Biochem Biophys Res Commun. 2003 Nov 7;311(1):202-7. doi: 10.1016/j.bbrc.2003.09.191.
There is evidence of effects of morphine on cell proliferation and intraarticular morphine produces analgesia and has an anti-inflammatory effect in chronic arthritis. The effects of opioids are mediated through the G-protein-coupled receptors affecting the cAMP pathway. We demonstrated that human osteoarthritic cartilage and cultured chondrocytes possess the mu-opioid receptor. The presence of the receptor was shown by immunodetection, polymerase chain reaction, and Western blotting. Stimulation of chondrocytes with beta-endorphin resulted in decreased phosphorylation of the transcription factor cAMP responsive element binding protein (CREB). The effect was reversed by naltrexone. The obtained results indicate that in human articular chondrocytes opioids affect, via the mu-opioid receptor, the transcription factor CREB which in turn can cause subsequent changes in gene expression.

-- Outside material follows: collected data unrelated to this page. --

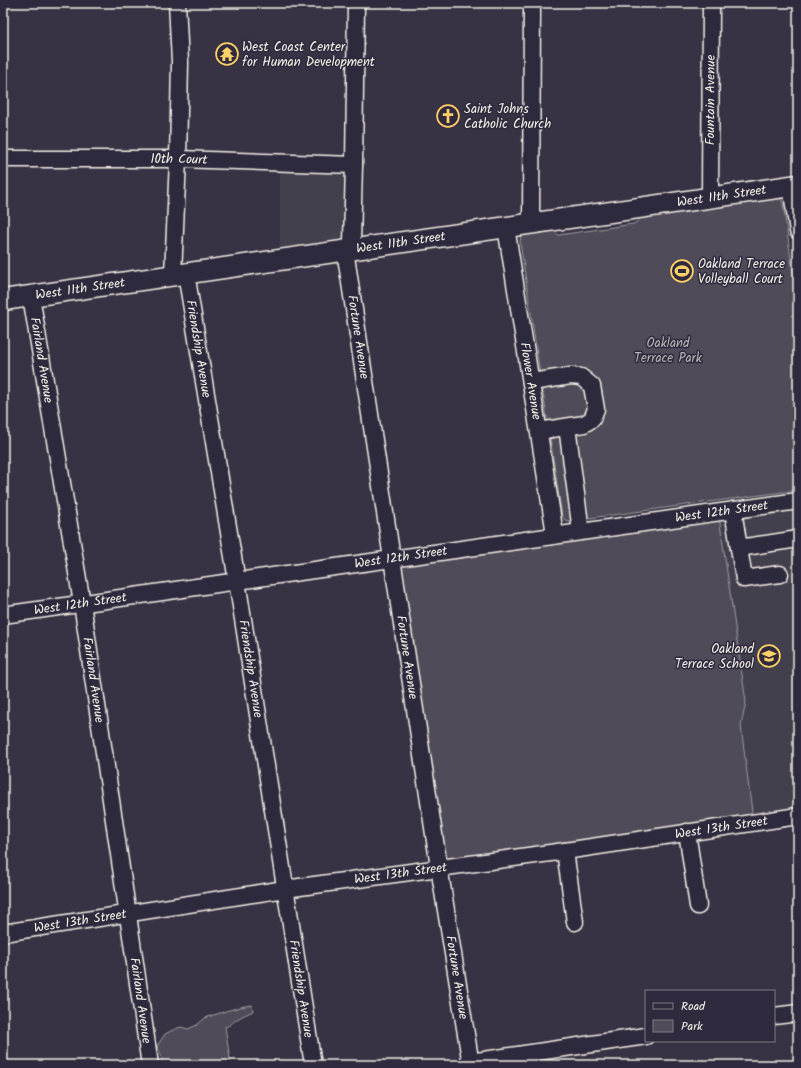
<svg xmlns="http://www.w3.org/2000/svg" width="801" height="1068" font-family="Kalam,sans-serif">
<rect width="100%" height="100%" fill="#373244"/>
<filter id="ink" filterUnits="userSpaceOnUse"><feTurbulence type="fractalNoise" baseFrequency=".025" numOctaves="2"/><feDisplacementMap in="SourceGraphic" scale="8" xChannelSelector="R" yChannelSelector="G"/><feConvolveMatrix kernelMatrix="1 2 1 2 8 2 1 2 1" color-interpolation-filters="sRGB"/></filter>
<g filter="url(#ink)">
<path fill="#433f4e" d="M280 168 342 172 346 179 344 236 342 239 340 241 280 250Z
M798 507V814L753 820 741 726 746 702 719 517Z"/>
<path fill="#504b59" stroke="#a29ea0" d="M779 198 781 199 783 203 798 308V490L568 521 565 520 562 516 520 242 521 236 524 234 551 230C554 231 555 233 559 235L633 224 637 222 641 217Z
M719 517 746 702 741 726 753 820 450 861 445 859 400 567 402 564Z
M252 1005 253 1011C247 1014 242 1016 237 1019 232 1023 231 1025 225 1027L231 1065H163L161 1055 157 1046 165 1034 175 1029 181 1027 188 1029 197 1025 205 1018 229 1010 245 1006Z"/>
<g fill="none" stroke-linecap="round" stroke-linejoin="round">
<g stroke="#f4f1e8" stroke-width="19">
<g id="minor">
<path id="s1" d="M3 159H178L354 165"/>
<path d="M791 186 798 231"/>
<path id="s2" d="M710 197 711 3"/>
<path d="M531 223 532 3"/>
<path id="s3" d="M506 227 555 534"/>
<path d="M353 249 352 243 354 165 356 3"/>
<path id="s4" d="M345 250 439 867 471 1065"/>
<path id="s5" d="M186 273 237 581 313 1065"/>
<path d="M173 275 178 159 180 62 177 3"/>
<path id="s6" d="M31 296 82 603 150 1065"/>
<path d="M531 382 571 376 581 377 592 386 596 409 592 419 584 424 539 431"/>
<path d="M567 427 581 531"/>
<path d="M733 510 739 548 798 539"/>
<path d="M739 548 744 579 780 574"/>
<path id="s7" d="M3 615C268 577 533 537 798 501"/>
<path d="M687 832 698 906"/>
<path d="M565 851 575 922"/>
<path id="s8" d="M3 933 285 889 565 851 798 816"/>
<path d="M774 1016 798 1013"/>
<path d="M470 1062 646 1036"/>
</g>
</g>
<g stroke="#f4f1e8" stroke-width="23">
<g id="major">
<path id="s9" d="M3 300 798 185"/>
</g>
</g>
<use href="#minor" stroke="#2f2a3d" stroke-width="16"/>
<use href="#major" stroke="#2f2a3d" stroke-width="20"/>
</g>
</g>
<defs>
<g id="temple-ring" transform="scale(1.15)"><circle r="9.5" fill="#2f2a3d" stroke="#ffd166" stroke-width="1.5"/><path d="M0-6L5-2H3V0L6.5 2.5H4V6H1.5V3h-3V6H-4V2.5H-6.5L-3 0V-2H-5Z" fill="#ffd166"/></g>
<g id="church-ring" transform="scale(1.15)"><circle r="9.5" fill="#2f2a3d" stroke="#ffd166" stroke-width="1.5"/><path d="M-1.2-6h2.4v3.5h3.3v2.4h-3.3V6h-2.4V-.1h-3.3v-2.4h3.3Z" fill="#ffd166"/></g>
<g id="stadium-ring" transform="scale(1.15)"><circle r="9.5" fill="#2f2a3d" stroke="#ffd166" stroke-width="1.5"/><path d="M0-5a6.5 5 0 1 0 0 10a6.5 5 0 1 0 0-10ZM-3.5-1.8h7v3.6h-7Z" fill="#ffd166"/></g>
<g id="school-ring" transform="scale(1.15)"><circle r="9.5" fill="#2f2a3d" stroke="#ffd166" stroke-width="1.5"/><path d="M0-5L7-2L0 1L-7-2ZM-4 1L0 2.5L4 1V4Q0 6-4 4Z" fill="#ffd166"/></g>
</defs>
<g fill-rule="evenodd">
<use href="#temple-ring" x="227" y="54"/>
<use href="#church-ring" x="448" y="116"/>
<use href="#stadium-ring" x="682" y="271"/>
<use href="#school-ring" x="769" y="656"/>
</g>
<g text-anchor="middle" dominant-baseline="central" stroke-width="3" stroke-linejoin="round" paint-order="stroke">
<g font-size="13" fill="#f4f1e8" stroke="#2f2a3d" text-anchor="start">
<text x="242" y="47">West Coast Center<tspan x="242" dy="15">for Human Development</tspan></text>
<text x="464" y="109">Saint Johns<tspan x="464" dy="15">Catholic Church</tspan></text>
<text x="698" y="264">Oakland Terrace<tspan x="698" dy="15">Volleyball Court</tspan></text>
<text x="754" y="649" text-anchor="end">Oakland<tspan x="754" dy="15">Terrace School</tspan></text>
</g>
<g font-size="13" fill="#f4f1e8" stroke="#2f2a3d">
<text stroke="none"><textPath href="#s2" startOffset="97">Fountain Avenue</textPath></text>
<text stroke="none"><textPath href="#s1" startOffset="176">10th Court</textPath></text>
<text stroke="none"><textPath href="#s9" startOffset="726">West 11th Street</textPath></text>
<text stroke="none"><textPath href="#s9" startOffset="402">West 11th Street</textPath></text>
<text stroke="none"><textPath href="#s9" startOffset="78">West 11th Street</textPath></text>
<text stroke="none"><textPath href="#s4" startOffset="88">Fortune Avenue</textPath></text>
<text stroke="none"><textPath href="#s5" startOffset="77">Friendship Avenue</textPath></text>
<text stroke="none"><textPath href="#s6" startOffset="65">Fairland Avenue</textPath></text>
<text stroke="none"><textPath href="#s3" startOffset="156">Flower Avenue</textPath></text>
<text stroke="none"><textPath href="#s7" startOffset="726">West 12th Street</textPath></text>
<text stroke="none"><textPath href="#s7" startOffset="402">West 12th Street</textPath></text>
<text stroke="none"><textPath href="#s7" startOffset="78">West 12th Street</textPath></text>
<text stroke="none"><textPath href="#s4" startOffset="412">Fortune Avenue</textPath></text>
<text stroke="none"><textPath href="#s5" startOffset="401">Friendship Avenue</textPath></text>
<text stroke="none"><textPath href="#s6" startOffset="389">Fairland Avenue</textPath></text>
<text stroke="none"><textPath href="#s8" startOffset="726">West 13th Street</textPath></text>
<text stroke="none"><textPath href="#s8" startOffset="402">West 13th Street</textPath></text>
<text stroke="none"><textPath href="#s8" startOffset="78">West 13th Street</textPath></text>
<text stroke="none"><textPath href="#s4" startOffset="736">Fortune Avenue</textPath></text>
<text stroke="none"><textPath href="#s5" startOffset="725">Friendship Avenue</textPath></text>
<text stroke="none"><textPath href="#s6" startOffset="713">Fairland Avenue</textPath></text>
</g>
<g font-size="13" fill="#bbb7b6" stroke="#2f2a3d">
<text x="668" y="343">Oakland<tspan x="668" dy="15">Terrace Park</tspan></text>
</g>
</g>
<rect width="801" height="1068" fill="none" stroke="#2f2a3d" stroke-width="16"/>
<rect x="8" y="8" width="785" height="1052" fill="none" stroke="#f4f1e8" stroke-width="1.5" filter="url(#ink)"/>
<rect x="645" y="990" width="130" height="52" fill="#2f2a3d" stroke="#7e7a81"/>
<rect x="653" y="1003" width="20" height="6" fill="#2f2a3d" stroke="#7e7a81"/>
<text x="681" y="1010" font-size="12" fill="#f4f1e8">Road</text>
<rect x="653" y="1020" width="20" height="12" fill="#504b59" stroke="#7e7a81"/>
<text x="681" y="1030" font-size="12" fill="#f4f1e8">Park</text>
</svg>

有证据表明吗啡对细胞增殖有影响,关节内注射吗啡可产生镇痛作用,并对慢性关节炎有抗炎作用。阿片类药物的作用是通过影响环磷酸腺苷(cAMP)途径的G蛋白偶联受体介导的。我们证明人类骨关节炎软骨和培养的软骨细胞具有μ-阿片受体。通过免疫检测、聚合酶链反应和蛋白质印迹法显示了该受体的存在。用β-内啡肽刺激软骨细胞导致转录因子环磷酸腺苷反应元件结合蛋白(CREB)的磷酸化减少。纳曲酮可逆转该效应。所得结果表明,在人类关节软骨细胞中,阿片类药物通过μ-阿片受体影响转录因子CREB,进而可能导致基因表达的后续变化。